Thread overview
Cross-module inlining in gdc
Feb 09, 2011
Mike Farnsworth
Feb 09, 2011
Trass3r
Feb 09, 2011
Mike Farnsworth
Feb 09, 2011
Iain Buclaw
February 09, 2011
So, as I've been working on getting the gcc builtins available to D code (somewhat successfully as of last night, I might add), I've run into a fairly significant inlining problem.

Given a function definition in D, where I want to force inlining:

// Assume __v4sf is defined by the compiler
pragma(set_attribute, _mm_add_ps, always_inline, artificial);
__v4sf _mm_add_ps (__v4sf __A, __v4sf __B)
{
    return __builtin_ia32_addps(__A, __B);
}

When this occurs in the module I care about, it works dandy.  It gets inlined, the generated code is pretty optimal, etc.  When it is defined in another module, and I call the function, I get messages like "sorry, unimplemented: inlining failed" where it states it doesn't have the body of the function.

I was compiling each file as a separate module, one at a time, so I used -combine to give it multiple source files at once and allow it to link it right away.  That didn't make any difference.  If I take away the pragma, it will then compile, but it never inlines.

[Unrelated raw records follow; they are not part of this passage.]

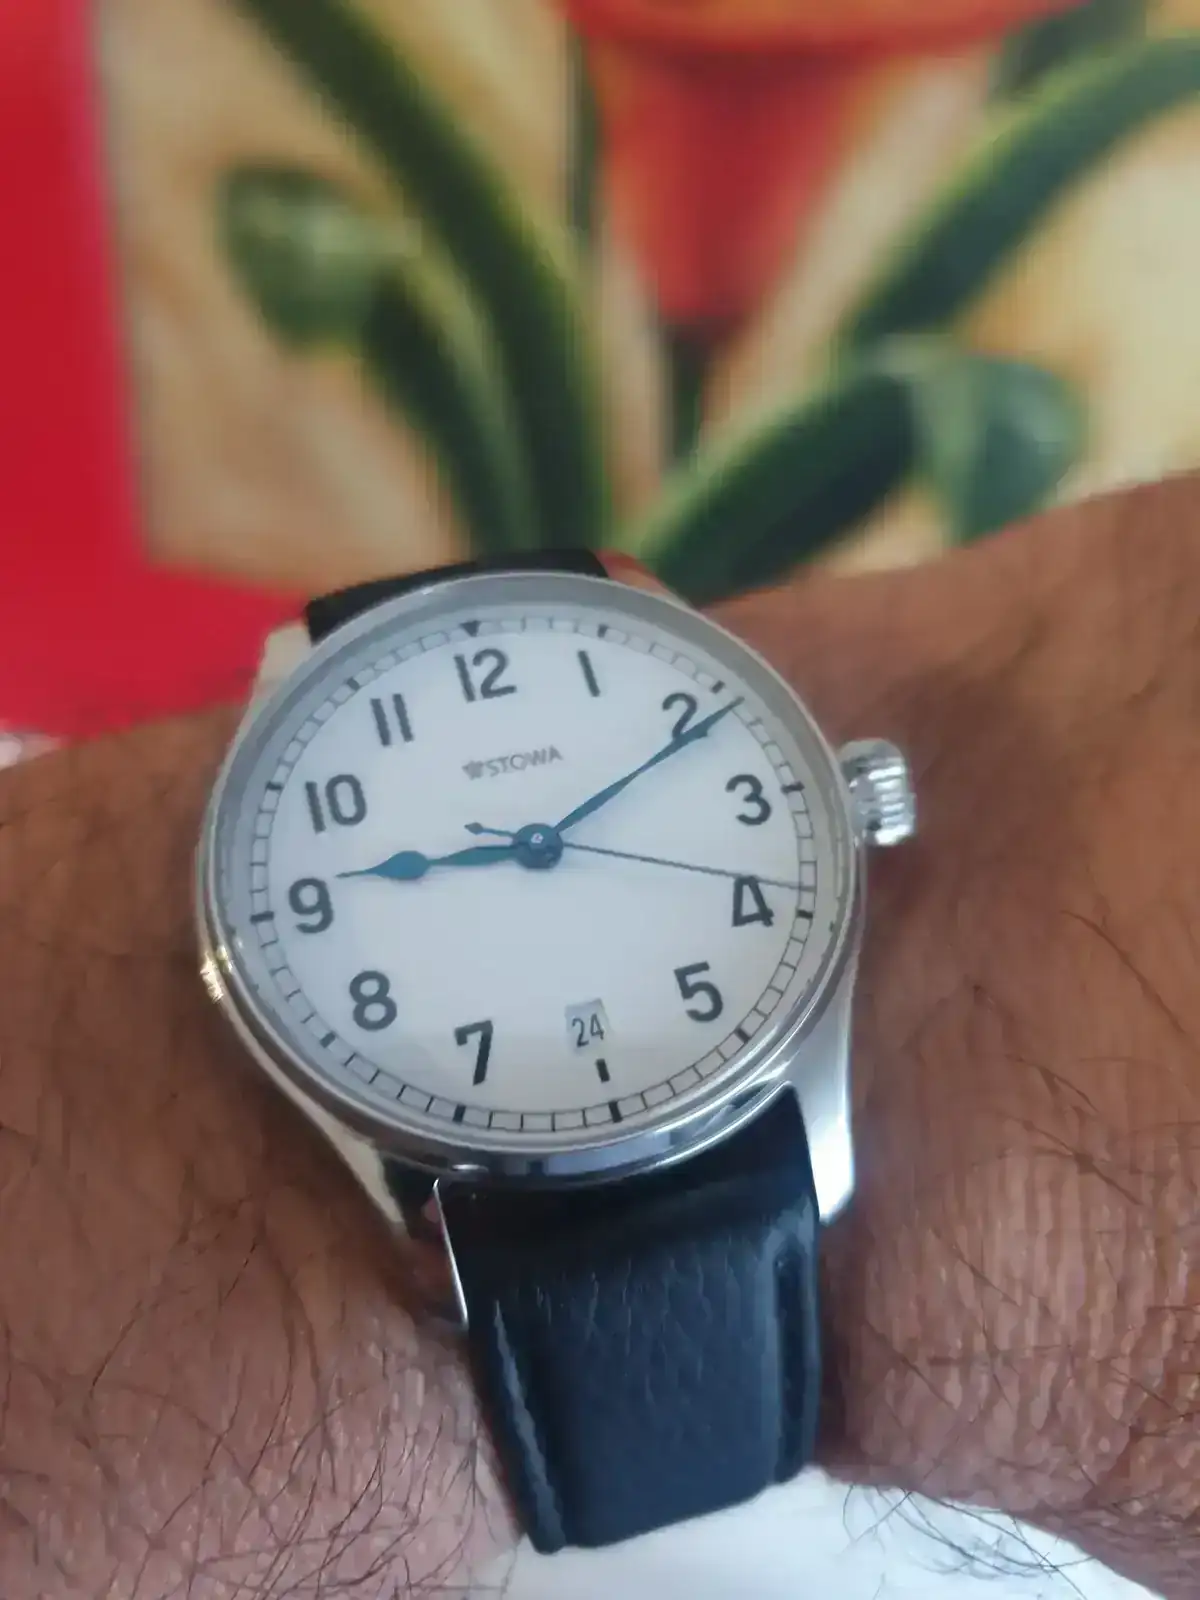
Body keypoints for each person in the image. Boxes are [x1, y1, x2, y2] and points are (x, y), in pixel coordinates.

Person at [2, 472, 1198, 1600]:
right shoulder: (425, 1202)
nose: (540, 845)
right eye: (530, 844)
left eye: (550, 839)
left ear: (857, 798)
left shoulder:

When doing -combine, is there a way to get gdc to feed all of the source to the frontend all at once, such that all the definitions/bodies/etc. are all present so that inlining can occur?  I would imagine even this strategy falls apart when linking against a library; is there any way we can support something like -flto so that at codegen time gcc has more opportunity to do inlining?

Intrinsic wrappers defined in a different module, and then never getting inlined kinda defeats the purpose of the intrinsics.  It'd be nice if we can find a way to get cross-module inlining to work, even if it means using link-time optimization.

-Mike

February 09, 2011
> // Assume __v4sf is defined by the compiler
> pragma(set_attribute, _mm_add_ps, always_inline, artificial);
> __v4sf _mm_add_ps (__v4sf __A, __v4sf __B)
> {
>     return __builtin_ia32_addps(__A, __B);
> }

2 notes:
Isn't it pragma(GNU_set_attribute?

And you should be able to do
pragma(GNU_attribute, always_inline, artificial)
__v4sf _mm_add_ps....

as well.
February 09, 2011
Trass3r Wrote:

> > // Assume __v4sf is defined by the compiler
> > pragma(set_attribute, _mm_add_ps, always_inline, artificial);
> > __v4sf _mm_add_ps (__v4sf __A, __v4sf __B)
> > {
> >     return __builtin_ia32_addps(__A, __B);
> > }
> 
> 2 notes:
> Isn't it pragma(GNU_set_attribute?
> 
> And you should be able to do
> pragma(GNU_attribute, always_inline, artificial)
> __v4sf _mm_add_ps....
> 
> as well.

That's the syntax that ibuclaw gave me, and it does indeed work.  GNU_set_attribute is deprecated now, as far as I know (from spelunking through the code).

-Mike

February 09, 2011
== Quote from Mike Farnsworth (mike.farnsworth@gmail.com)'s article
> When doing -combine, is there a way to get gdc to feed all of the source to the
frontend all at once, such that all the definitions/bodies/etc. are all present so that inlining can occur?  I would imagine even this strategy falls apart when linking against a library; is there any way we can support something like -flto so that at codegen time gcc has more opportunity to do inlining?

-combine does feed all of the source to the frontend all at once. Why it doesn't get inlined is likely because the gcc backend consider to not do so (ie: because code size would grow).

-flto should be supported if gcc was builtin with it enabled (--enable-languages=lto) I've never tried it though, so that's a second guess.